(Voci di dati archiviati)

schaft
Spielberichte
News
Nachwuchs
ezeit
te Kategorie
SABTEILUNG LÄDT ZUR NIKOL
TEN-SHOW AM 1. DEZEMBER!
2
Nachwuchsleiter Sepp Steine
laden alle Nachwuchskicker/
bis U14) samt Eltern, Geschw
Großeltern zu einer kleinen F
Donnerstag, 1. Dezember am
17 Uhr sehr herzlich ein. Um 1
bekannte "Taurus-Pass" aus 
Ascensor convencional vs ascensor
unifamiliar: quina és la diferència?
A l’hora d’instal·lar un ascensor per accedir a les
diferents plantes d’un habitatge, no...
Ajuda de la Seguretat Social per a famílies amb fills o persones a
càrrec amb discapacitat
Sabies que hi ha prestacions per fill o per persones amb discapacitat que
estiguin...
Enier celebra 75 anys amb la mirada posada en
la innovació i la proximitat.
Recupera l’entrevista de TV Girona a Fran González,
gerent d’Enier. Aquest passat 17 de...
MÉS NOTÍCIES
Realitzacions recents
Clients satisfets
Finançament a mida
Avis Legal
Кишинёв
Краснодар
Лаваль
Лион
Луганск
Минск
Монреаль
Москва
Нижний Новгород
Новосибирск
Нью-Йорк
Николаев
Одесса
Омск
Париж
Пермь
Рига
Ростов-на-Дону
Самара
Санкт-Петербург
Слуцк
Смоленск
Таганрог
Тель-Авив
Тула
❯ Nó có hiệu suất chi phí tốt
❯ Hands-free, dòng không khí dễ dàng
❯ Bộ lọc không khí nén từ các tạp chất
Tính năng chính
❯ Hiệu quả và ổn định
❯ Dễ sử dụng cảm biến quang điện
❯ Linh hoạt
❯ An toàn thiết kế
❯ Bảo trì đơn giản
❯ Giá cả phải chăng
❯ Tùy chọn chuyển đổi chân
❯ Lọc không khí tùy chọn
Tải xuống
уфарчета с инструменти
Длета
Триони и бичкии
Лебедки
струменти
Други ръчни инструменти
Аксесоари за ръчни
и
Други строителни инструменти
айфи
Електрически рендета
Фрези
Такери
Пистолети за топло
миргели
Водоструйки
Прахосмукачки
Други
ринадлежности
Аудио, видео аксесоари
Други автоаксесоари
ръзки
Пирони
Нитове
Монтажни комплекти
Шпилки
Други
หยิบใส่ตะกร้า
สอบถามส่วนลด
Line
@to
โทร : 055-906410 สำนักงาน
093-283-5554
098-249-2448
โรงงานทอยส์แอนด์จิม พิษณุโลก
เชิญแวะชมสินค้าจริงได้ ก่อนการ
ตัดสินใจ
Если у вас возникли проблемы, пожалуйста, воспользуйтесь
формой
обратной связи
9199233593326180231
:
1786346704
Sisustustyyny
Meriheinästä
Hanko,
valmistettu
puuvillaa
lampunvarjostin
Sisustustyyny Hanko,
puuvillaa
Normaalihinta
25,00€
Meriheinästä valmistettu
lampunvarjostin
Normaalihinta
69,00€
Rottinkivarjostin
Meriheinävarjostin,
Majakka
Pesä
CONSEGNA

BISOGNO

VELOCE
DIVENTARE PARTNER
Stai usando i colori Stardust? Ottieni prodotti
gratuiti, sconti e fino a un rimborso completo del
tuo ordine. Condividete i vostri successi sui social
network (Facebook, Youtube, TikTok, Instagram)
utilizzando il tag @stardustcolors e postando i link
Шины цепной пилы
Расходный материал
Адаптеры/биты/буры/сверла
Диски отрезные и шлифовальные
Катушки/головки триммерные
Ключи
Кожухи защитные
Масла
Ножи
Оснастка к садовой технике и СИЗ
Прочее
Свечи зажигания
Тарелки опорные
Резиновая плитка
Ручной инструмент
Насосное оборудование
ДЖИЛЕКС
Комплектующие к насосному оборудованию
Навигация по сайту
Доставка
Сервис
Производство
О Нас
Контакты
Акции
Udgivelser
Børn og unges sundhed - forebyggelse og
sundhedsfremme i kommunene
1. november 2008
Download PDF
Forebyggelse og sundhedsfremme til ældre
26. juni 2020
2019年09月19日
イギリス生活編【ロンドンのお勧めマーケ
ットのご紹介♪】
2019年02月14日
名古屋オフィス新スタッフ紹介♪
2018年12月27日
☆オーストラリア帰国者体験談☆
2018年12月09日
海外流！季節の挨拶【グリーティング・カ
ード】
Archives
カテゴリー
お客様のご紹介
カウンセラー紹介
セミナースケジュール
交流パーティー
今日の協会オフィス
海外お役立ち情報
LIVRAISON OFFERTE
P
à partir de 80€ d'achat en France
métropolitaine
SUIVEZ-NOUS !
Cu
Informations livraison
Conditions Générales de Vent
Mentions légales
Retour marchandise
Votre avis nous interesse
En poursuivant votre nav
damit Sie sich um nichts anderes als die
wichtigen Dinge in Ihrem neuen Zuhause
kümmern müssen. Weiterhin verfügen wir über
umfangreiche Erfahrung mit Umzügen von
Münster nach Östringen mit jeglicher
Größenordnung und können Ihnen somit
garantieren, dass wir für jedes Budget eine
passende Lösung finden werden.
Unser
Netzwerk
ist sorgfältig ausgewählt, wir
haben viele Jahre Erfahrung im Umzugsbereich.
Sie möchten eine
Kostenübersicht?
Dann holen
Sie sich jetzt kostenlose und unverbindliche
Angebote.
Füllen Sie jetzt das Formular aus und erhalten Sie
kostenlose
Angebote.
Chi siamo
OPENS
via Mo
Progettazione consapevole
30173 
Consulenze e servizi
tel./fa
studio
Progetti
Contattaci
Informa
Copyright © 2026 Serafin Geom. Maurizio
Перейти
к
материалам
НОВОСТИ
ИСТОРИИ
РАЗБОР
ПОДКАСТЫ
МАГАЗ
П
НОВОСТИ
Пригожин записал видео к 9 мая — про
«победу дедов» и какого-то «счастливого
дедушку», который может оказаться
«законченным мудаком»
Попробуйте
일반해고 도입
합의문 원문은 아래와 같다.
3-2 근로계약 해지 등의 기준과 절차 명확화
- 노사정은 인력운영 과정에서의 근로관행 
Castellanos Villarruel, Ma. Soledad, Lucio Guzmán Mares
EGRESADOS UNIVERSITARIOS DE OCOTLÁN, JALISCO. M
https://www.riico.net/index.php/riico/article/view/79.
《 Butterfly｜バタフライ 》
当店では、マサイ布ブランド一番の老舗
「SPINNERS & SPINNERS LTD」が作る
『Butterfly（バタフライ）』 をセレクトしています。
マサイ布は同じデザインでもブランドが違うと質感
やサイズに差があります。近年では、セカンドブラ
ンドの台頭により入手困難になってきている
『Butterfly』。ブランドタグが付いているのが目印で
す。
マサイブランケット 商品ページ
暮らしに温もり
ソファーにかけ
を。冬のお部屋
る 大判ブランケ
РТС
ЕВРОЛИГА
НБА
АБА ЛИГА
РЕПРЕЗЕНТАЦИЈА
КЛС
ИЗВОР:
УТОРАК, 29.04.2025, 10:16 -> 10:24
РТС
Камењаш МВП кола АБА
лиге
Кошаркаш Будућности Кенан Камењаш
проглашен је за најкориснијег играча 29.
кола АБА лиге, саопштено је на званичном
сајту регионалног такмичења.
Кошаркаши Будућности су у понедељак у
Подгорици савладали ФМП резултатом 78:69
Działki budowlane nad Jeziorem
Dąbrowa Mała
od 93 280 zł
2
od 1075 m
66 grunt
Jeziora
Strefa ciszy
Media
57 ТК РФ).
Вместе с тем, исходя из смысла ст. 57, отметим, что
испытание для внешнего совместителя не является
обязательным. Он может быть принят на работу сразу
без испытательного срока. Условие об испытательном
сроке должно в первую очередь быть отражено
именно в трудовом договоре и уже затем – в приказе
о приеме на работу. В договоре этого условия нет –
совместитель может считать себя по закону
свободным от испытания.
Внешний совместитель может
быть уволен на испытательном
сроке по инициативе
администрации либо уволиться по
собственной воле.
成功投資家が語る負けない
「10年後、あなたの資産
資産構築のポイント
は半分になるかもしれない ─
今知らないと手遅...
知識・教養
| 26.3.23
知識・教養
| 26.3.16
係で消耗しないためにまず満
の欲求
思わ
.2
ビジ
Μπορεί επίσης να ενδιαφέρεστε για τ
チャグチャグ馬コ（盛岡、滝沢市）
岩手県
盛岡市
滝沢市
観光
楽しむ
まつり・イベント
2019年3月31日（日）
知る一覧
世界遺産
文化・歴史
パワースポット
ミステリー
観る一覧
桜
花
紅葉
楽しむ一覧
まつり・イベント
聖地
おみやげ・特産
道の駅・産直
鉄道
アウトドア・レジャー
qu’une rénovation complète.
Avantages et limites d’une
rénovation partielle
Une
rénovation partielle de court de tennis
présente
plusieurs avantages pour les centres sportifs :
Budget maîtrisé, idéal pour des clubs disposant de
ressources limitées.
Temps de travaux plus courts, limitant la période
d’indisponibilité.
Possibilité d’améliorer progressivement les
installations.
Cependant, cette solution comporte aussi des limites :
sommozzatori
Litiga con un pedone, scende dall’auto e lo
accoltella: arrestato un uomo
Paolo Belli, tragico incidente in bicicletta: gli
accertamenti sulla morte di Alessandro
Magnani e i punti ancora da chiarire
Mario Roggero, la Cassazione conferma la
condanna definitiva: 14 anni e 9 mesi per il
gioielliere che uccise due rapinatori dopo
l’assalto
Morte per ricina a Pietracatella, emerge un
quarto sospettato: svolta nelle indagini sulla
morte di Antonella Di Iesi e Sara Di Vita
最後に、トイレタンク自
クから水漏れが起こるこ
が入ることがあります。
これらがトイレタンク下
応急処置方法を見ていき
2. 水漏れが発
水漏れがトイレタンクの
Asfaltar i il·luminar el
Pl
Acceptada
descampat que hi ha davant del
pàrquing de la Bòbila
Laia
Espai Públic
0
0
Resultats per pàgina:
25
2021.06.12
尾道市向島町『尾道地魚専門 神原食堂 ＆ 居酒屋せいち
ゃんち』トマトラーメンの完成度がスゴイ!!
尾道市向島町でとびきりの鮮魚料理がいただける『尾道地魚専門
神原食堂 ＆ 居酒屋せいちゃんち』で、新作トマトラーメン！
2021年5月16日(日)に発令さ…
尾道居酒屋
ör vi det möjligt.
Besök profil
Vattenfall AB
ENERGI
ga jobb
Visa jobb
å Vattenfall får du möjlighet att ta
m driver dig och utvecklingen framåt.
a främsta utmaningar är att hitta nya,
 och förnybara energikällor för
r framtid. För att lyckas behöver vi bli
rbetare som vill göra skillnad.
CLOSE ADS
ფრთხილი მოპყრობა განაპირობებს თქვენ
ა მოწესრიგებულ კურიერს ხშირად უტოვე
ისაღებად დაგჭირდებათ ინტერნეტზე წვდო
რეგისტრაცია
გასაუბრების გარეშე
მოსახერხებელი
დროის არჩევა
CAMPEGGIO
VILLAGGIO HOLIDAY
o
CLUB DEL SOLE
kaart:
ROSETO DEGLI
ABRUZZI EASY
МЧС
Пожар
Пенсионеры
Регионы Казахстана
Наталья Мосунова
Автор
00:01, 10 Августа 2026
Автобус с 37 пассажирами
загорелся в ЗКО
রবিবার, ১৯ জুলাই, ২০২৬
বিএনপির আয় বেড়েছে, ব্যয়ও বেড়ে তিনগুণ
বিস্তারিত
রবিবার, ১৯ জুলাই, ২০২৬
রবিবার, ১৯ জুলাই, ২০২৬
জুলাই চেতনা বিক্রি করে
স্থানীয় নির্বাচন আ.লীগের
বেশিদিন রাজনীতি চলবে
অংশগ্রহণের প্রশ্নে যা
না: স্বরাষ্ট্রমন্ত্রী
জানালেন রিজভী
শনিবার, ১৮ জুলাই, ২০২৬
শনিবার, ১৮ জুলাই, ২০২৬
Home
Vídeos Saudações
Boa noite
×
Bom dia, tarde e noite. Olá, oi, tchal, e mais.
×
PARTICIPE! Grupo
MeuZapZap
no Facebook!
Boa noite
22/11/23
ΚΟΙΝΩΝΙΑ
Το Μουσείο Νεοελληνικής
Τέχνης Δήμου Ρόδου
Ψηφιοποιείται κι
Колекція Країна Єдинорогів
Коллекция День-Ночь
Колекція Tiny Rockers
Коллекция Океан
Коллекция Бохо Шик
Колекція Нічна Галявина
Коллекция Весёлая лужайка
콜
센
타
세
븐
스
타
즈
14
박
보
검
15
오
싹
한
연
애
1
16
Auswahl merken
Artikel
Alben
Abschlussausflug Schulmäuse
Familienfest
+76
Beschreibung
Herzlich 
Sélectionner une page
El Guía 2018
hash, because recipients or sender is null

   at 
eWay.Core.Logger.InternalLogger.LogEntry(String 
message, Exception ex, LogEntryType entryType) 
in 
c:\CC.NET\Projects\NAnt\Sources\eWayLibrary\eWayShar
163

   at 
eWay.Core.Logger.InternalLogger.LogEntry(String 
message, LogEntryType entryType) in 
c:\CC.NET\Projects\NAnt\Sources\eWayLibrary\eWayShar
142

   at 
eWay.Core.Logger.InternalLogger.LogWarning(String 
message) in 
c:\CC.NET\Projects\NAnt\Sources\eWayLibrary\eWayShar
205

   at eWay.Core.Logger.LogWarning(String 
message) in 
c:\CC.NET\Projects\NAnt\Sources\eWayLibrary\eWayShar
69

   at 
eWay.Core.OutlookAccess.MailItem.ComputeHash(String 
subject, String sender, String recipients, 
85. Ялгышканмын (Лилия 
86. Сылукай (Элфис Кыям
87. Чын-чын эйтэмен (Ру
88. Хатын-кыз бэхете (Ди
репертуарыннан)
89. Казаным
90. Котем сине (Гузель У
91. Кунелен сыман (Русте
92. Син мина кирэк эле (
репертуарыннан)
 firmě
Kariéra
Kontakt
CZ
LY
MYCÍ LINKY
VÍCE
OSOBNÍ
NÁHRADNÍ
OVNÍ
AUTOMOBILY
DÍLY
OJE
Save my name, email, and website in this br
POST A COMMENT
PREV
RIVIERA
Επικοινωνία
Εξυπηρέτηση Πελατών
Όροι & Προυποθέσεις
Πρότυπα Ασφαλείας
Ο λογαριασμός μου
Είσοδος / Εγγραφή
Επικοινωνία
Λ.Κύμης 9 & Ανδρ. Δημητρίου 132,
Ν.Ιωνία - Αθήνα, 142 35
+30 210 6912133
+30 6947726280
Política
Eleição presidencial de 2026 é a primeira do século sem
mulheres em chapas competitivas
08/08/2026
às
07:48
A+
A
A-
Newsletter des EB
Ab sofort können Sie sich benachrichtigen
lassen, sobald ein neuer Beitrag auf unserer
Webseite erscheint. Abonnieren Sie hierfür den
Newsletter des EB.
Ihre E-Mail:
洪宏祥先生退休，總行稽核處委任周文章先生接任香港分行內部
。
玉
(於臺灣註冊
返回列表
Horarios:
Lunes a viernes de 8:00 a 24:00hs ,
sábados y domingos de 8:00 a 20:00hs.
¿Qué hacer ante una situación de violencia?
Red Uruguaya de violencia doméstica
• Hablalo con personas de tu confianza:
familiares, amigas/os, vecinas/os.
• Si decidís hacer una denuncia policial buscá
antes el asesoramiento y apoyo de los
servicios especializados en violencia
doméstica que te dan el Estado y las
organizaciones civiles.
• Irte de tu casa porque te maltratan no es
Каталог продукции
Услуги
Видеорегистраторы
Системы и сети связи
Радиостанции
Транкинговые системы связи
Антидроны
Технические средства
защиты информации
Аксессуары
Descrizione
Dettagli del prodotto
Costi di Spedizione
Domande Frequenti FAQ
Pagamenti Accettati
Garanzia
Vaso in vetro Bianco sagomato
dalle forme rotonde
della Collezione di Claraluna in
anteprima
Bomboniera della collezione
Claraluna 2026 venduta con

**ISTRUZIONI DEL COMPITO**
Selezioni e trascriva ogni riga dei record che contiene la stringa "LogWarning".

**ESITO DEL COMPITO**
eWay.Core.Logger.InternalLogger.LogWarning(String 
   at eWay.Core.Logger.LogWarning(String 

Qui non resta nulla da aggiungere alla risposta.